Zur Einigung in der EU schreibt die NEUE ZÜRCHER ZEITUNG aus der Schweiz:

"Hauptproblem der in der Europäischen Union zusammengeschlossenen Staaten bleibt, ob sie neben einem Krisenmanagement auch für eine gefährliche Mission zur Erzwingung eines Friedens wirklich fähig sind. Das bedeutet unter anderem militärische Gewaltanwendung, unweigerlich Verluste, Parteinahme, Druck auf die Zusammenarbeit mit den übrigen Partnern und politischen Druck auch an der Heimatfront. Anderseits bietet sich bei einem Erfolg eine Chance, den europäischen Zusammenschluss auf einem wichtigen Feld real voranzubringen und überdies eine sich abzeichnende transatlantische Arbeitsteilung noch zu verstärken. Doch die Zeichen dafür stehen nicht sonderlich gut."
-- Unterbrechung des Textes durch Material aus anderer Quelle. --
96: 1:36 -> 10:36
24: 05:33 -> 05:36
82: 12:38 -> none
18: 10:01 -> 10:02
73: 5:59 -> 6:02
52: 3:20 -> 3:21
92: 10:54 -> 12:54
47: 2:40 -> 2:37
Der ebenfalls in Zürich erscheinden TAGES-ANZEIGER meint mit Blick auf den Einigungsprozess in der EU:

"Wem von all diesem Vor und Zurück noch nicht schwindlig geworden ist, der dürfte nüchtern feststellen, dass die EU eine große Chance verpasst hat, in dieser Region einen überzeugenden Friedensbeitrag zu leisten. Das wäre umso wichtiger gewesen, als Europa eine Mitverantwortung für die Probleme im Nahen Osten trägt, die von den Folgen des europäischen Kolonialismus und Antisemitismus geprägt sind." Die italienische Zeitung LA STAMPA sieht das anders:

"Für Europa handelt es sich um eine unverhoffte Auferstehung, angesichts der Tatsache, dass das 'Herz' der internationalen Truppe europäisch sein wird. Vielleicht befinden wir uns ja am Beginn eines echten Multinationalismus, nach all den Jahren der amerikanischen Vorherrschaft."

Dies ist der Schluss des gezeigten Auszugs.